• Joanne Jacobs

As 'college for all' fades, schools build career pathways

"College for all" meant degrees for some, disappointment for others and $1.75 trillion in debt for 48 million borrowers. Urban school districts are expanding career technical education (CTE) to provide "direct, debt-free routes to in-demand careers," reports Chalkbeat's Mila Koumpilova in the Washington Post.


P-TECH students in New Brunswick, New Jersey can earn associate degrees and qualify for technical jobs.

Chicago Public schools CEO Janice Jackson, who stepped down last year, "focused on building a college-going culture," writes Koumpilova. Several CTE programs closed.


But 73 percent of district students will not go on to earn a two- or four-year degree.


“We went from not having a college-going culture almost to the extreme, where that's all we talked about,” Jackson told Chalkbeat. “What we learned is the same skills that students need to successfully complete high school, they need to access trade programs.”


Her successor, Pedro Martinez, is a CTE advocate. He foresees “a convergence of pre-K-12, higher education and industry all coming together.”


New York mayor Eric Adams and schools chancellor David Banks have held up CTE as key to reengaging students. Los Angeles announced this month new high school CTE pathways and middle school career labs.
. . . Inspired by studies showing promising gains in high school graduation and earning potential in New York City, Dallas has bet big on the P-TECH high school model: In these schools, students cultivate both academic and workplace skills with the goal of graduating with industry-recognized associate degrees.
. . . In Delaware, 50% of high school students are on career pathways, sequences of classes and training that prepare them for postsecondary learning and jobs.

Effective programs work with employers and community colleges to ensure students really are on a pathway to a career. With employers short of skilled workers and community colleges losing enrollment, potential partners are motivated.


“The goal is to bring internships and job shadowing opportunities, especially for younger children — even exposure at the middle school grades,” Chicago's Martinez said. “I'm telling industry partners, ‘You get to shape your workforce while they're still in high school.’”


Many students take career-tech courses in high school, but most don't don't seek jobs or pursue college majors in that field, concludes a new AIR/Calder working paper. In Kentucky and Texas, CTE students focusing in health and business were more likely to enroll in college than similar non-CTE students, while those in applied and occupational fields were less likely.

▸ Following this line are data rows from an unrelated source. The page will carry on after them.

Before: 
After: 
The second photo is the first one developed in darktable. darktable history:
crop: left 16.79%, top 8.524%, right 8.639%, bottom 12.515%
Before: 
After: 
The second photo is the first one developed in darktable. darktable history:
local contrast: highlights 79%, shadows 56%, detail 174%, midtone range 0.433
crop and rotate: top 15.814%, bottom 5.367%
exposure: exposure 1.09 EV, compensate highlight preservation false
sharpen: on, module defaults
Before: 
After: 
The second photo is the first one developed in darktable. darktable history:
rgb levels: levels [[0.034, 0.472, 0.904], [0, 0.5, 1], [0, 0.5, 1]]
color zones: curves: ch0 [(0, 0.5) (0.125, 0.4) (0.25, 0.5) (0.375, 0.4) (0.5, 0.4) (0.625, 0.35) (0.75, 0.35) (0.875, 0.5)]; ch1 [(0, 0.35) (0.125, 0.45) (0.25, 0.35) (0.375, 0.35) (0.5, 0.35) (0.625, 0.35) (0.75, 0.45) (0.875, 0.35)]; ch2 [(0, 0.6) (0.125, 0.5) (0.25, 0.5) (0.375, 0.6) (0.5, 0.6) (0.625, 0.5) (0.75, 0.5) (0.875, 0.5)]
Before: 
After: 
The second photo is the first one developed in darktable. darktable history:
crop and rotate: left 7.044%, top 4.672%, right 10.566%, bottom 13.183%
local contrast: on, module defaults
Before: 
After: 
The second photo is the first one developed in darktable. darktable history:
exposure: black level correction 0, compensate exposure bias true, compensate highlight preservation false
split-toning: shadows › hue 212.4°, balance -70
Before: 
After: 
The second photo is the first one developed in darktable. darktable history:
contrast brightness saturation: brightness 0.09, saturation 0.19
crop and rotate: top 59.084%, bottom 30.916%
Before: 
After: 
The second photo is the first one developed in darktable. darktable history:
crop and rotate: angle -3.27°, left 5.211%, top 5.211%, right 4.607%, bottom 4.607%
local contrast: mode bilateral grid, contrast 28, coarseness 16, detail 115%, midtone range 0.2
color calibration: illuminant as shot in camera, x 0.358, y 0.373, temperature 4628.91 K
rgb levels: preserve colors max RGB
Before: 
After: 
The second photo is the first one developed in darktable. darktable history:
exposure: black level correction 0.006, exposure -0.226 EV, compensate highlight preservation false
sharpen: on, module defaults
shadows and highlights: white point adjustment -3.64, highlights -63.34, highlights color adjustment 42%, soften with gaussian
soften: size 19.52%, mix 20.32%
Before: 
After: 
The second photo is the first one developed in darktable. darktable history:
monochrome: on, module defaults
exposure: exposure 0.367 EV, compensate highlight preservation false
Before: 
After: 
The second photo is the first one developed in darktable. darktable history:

Students who earn industry-recognized certifications (IRCs) are more likely to be employed than similar students who don't, concludes a Fordham study. A few IRCs are linked to higher earnings. However, the difference is small, and most IRC earners go into unrelated fields.


The most popular IRCs are in health science and business, especially Microsoft Office–related certifications.

Career and technical programs that lead to IRCs do not constitute a lower educational track',” the Fordham study concluded. "IRC recipients are demographically diverse, varying across racial/ethnic, gender, economic, and special-education populations, but Hispanic and Asian students, and those without special needs, are somewhat more likely to earn IRCs than their peers."